What About Renewables?
You can’t talk about the energy market in 2022 without discussing renewables. As climate change comes more and more into focus, demand for renewables is certainly on the rise. This includes everything from solar and wind energy production to renewable-focused products like electric vehicles.
Unfortunately, while oil and natural gas stocks outperform in times of economic turbulence, renewables aren’t so well insulated. It comes back to the essential nature of fossil fuels. Renewables simply aren’t utilized in a critical capacity yet and thus, are less essential. While this is likely to change in the future, during a crisis isn’t the time to put a bet on emerging tech in the renewables space.

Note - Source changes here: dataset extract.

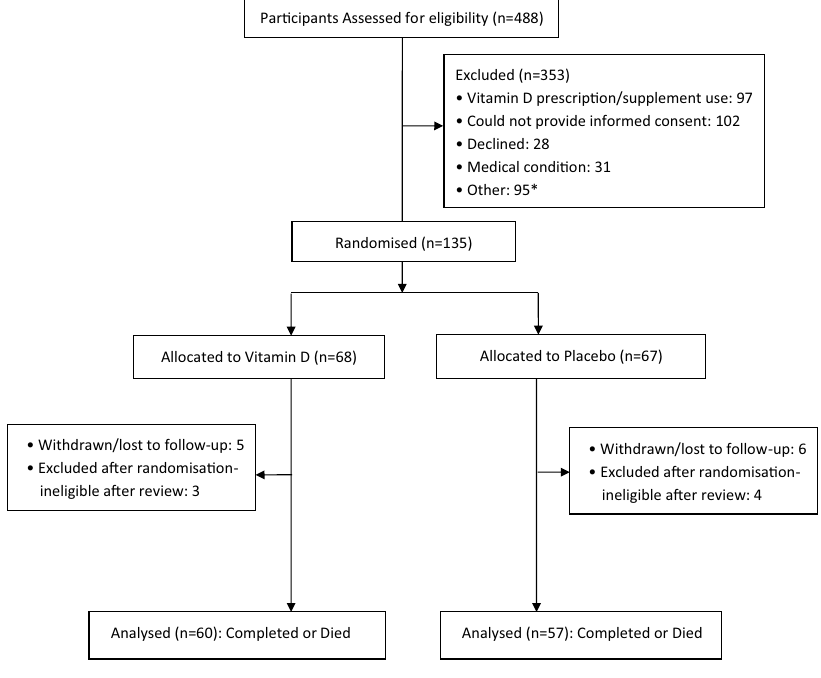
Figure 1. Participant Flow. * The predominant ‘Other’ reasons participants were excluded from the study were: use of immunosuppressants, previous history of nephrolithiasis and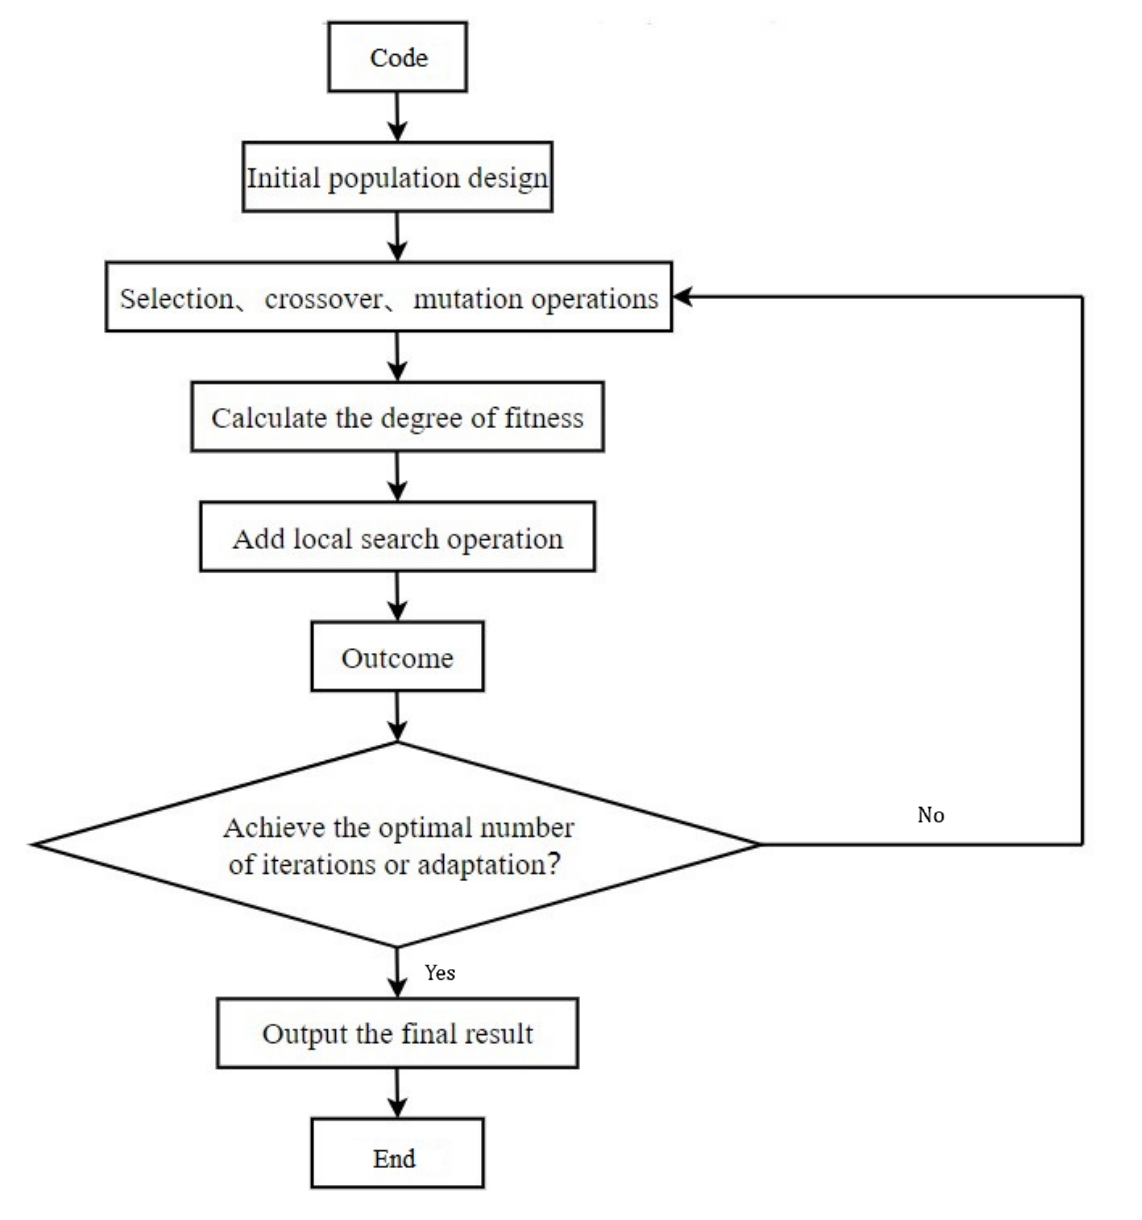
Figure 3. Improved algorithm procedure.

In contrast to petroleum and natural gas producers, solar and wind energy stocks are down sharply in 2022. Emerging leaders like First Solar, Inc. (NASDAQ: FSLR) and SunPower Corporation (NASDAQ: SPWR) are both down 10-15% year-to-date. Meanwhile, the First Trust Global Wind Energy ETF (NYSEARCA: FAN) is down ~8% year-to-date. While the future of renewables is all but certain, market turbulence reminds us that these energy producers aren’t yet proven in a down market.
Investor Sentiment on Energy Stocks During a Crisis
Beyond stability and predictability in a crisis, energy stocks appear poised for success in the near-term—at least, according to investor sentiment.
Nothing screams long-term investment opportunity like portfolio additions from legendary investor Warren Buffett. Buffett’s holding company Berkshire Hathaway (NYSE: BRK.B) recently purchased 91 million shares of Occidental Petroleum (NYSE: OXY): roughly 10% of the company’s current float. It’s not just a bet on the integrated oil and gas giant; it’s a bet on the energy market’s performance over the next few years.
As stock markets continue to ride the wave of global economic uncertainty and weather crisis after crisis, energy stocks continue to solidify themselves as safer investments. For those committed to equities regardless of market outlook, energy stocks during a crisis offer safe haven potential. Or, at least, safe enough for one of the most successful investors of all time.